=== DATASET RECORDS ===

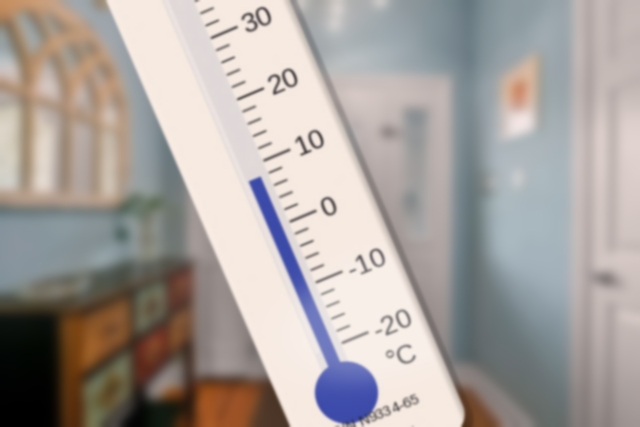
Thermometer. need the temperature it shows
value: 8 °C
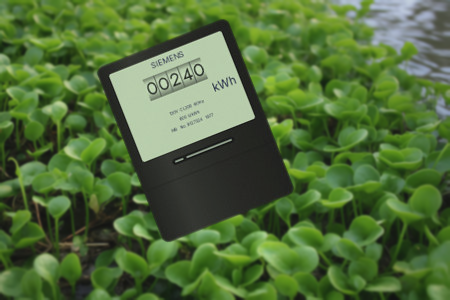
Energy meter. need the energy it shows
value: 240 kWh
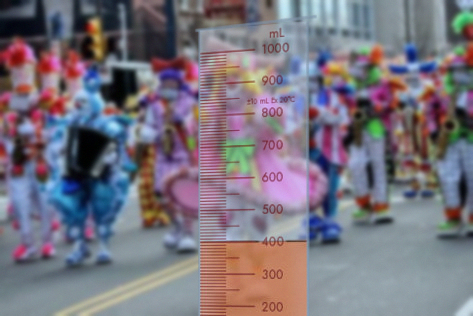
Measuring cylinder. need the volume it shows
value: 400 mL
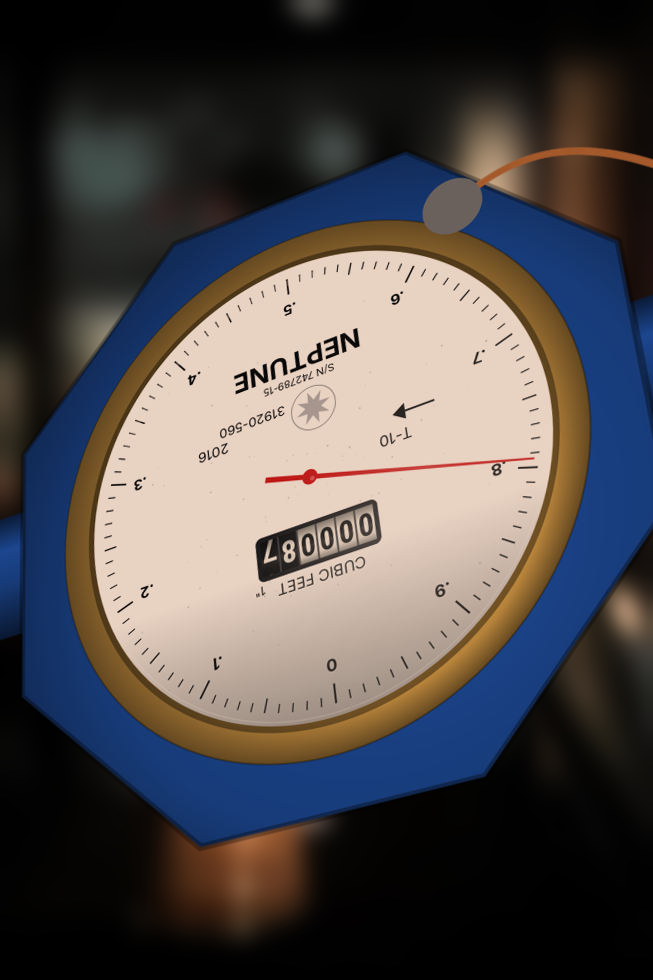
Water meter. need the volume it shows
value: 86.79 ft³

===
=== DATASET RECORDS ===

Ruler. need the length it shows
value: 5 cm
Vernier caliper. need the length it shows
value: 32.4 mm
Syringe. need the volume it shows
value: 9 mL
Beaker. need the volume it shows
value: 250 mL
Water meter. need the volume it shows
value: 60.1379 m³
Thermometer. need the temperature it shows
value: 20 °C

===
=== DATASET RECORDS ===

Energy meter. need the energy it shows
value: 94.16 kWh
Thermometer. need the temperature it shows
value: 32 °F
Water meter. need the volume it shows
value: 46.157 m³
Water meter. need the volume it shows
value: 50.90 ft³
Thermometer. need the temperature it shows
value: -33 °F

===

**YOUR OBJECTIVE:** Duplicate the records starting at the line containing "Measuring cylinder. need the volume it shows" and ending at the line containing "value: 86.79 ft³", including both of those lines, and leave out the pictures.

**ANSWER TO THIS TASK:**
Measuring cylinder. need the volume it shows
value: 400 mL
Water meter. need the volume it shows
value: 86.79 ft³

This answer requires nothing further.